Sempé, José Muñoz, George Grosz, James Ensor, Frederico Fellini, Emil Nolde, Samuel Beckett, l’écriture automatique, le Japon… la liste des influences de Nicolas de Crécy (1966) est d’une longueur impressionante.
Pour la plupart ce sont des influences du XXe siècle. Quoique le Musée du Louvre ne montre que des oeuvres d’avant 1848,* ceci ne pose pas de problème pour Nicolas de Crécy : avec une facilité apparente, il offre un vision contemporaine du patrimoine mondial séculaire rassemblé dans les salles derrière la pyramide de verre du Louvre. De telles oppositions ne découragent pas l’auteur de bande dessinée français, bien au contraire. Au début des années 1990, le jeune diplômé de l’école des Beaux-Arts d’Angoulême travaille pendant deux ans aux Studios Disney dans la banlieue parisienne. Ce n’est que le soir que le jeune auteur de bande dessinée a l’occasion de poursuivre ses rêves. C’est ainsi qu’il débute en dessinant, sur un scénario de son copain de fac Alexios Tjoyas, « Foligatto », un conte noir sur un chanteur castrat qui retourne à sa triste ville natale pour y donner quelques concerts. Un tel thème serait impossible chez Disney, et ça n’est certainement pas un hasard.

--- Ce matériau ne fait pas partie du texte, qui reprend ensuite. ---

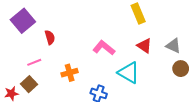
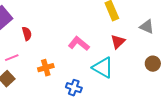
red triangle: (144, 46) -> (118, 42), turned 42
gray triangle: (173, 46) -> (147, 27), moved

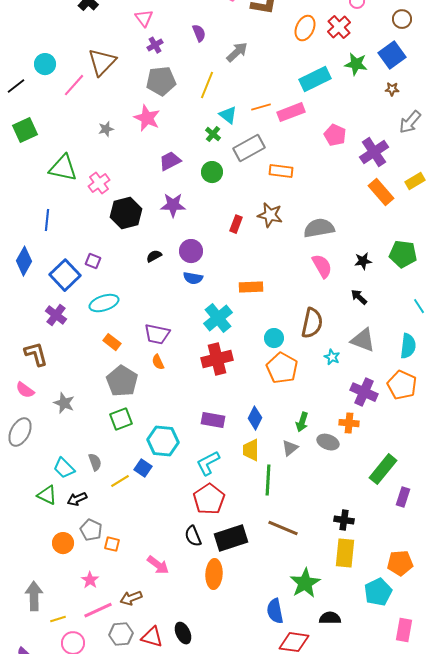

A ses débuts, De Crécy joue le grand jeu – comme s’il voulait y réunir d’un seul coup toutes ses influences. Foligatto est un succès critique immédiat et, en 1992, lui vaut le prestigieux prix d’encouragement Prix du Lion. Comme une réaction à la richesse de couleurs baroque de Foligatto, pour sa bande dessinée suivante De Crécy choisit un style beaucoup plus épuré. Cet album, « Léon la Came », satire mordante sur l’air du temps néo-libéral, déborde de paysages urbains hallucinants, qui deviendront plus tard le style caractéristique du dessinateur. Et, de nouveau, les personnages y sont freudiens jusqu’aux os : l’un est encore plus bizarre que l’autre. Avec un sens aigu de l’absurde du quotidien, l’auteur sait transmettre la vie de tous les jours sur papier. L’autodérision ne lui est pas étrangère. Ainsi, par exemple, le narrateur de son album « Le Bibendum céleste » est une tête parlante ostentatoirement placée au milieu d’une table. À ce moment-là, l’auteur vient bel et bien de quitter Disney.
Le Louvre se présente pour Nicolas de Crécy comme un terrain de jeu rêvé: c’est un trésor culturel dans lequel il peut se plonger à volonté. Le plus grand musée du monde lui offre des richesses visuelles inouïes et un regard kaléidoscopique sur l’humanité, qu’il sait exploiter de manière caustique.